(Saved entries)
------------------------------

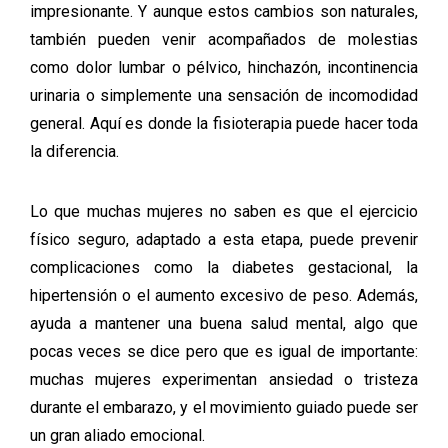
impresionante. Y aunque estos cambios son naturales,
también pueden venir acompañados de molestias
como dolor lumbar o pélvico, hinchazón, incontinencia
urinaria o simplemente una sensación de incomodidad
general. Aquí es donde la fisioterapia puede hacer toda
la diferencia.
Lo que muchas mujeres no saben es que el ejercicio
físico seguro, adaptado a esta etapa, puede prevenir
complicaciones como la diabetes gestacional, la
hipertensión o el aumento excesivo de peso. Además,
ayuda a mantener una buena salud mental, algo que
pocas veces se dice pero que es igual de importante:
muchas mujeres experimentan ansiedad o tristeza
durante el embarazo, y el movimiento guiado puede ser
un gran aliado emocional.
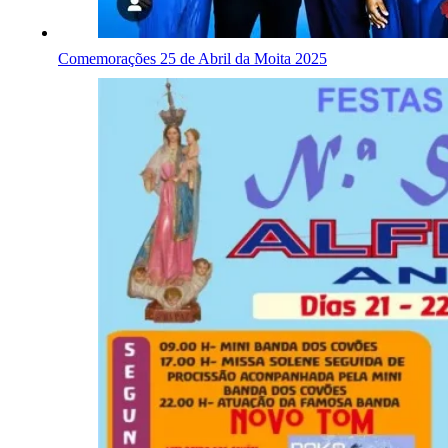
Comemorações 25 de Abril da Moita 2025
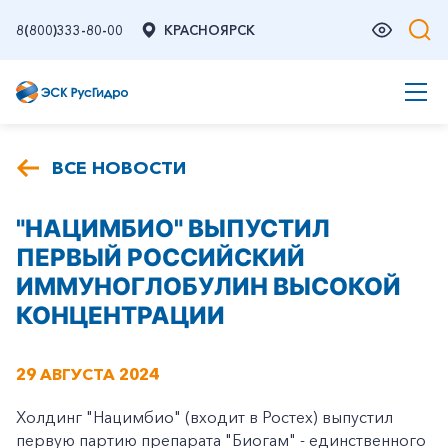
8(800)333-80-00
КРАСНОЯРСК
ВСЕ НОВОСТИ
"НАЦИМБИО" ВЫПУСТИЛ
ПЕРВЫЙ РОССИЙСКИЙ
ИММУНОГЛОБУЛИН ВЫСОКОЙ
КОНЦЕНТРАЦИИ
29 АВГУСТА 2024
Холдинг "Нацимбио" (входит в Ростех) выпустил
первую партию препарата "Биогам" - единственного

------------------------------

The answer must be every line from the entries above that holds the string "mujeres".

**REPLY TO THE TASK:**
Lo que muchas mujeres no saben es que el ejercicio
muchas mujeres experimentan ansiedad o tristeza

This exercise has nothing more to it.